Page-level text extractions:
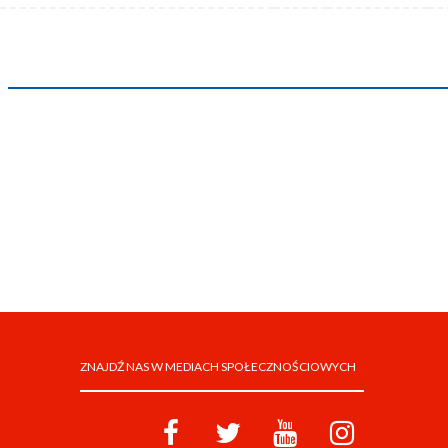
ZNAJDŹ NAS W MEDIACH SPOŁECZNOŚCIOWYCH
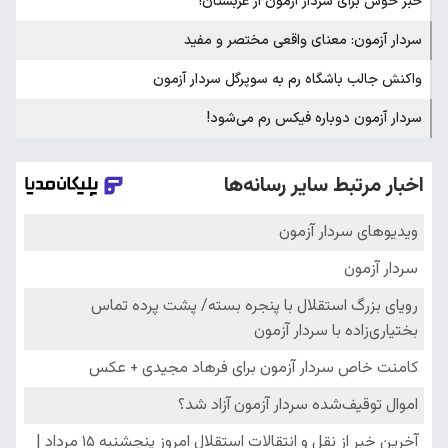
خبر خوش برای سردار آزمون از عربستان!
سردار آزمون: معنای واقعی مختصر و مفید
واکنش جالب باشگاه رم به سوپرگل سردار آزمون
سردار آزمون دوباره فیکس رم می‌شود!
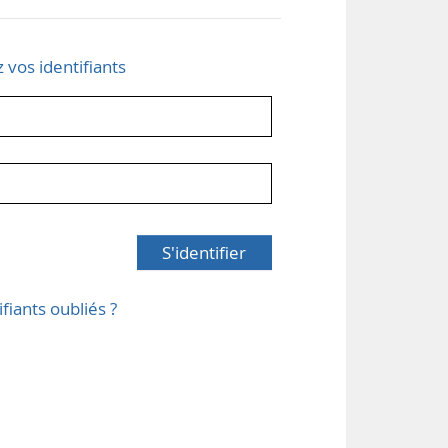
z vos identifiants
S'identifier
ifiants oubliés ?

- _TASK DETAILS_:
Write only the number of lines above in which the word "سردار" is found.

- _SOLUTION_:
4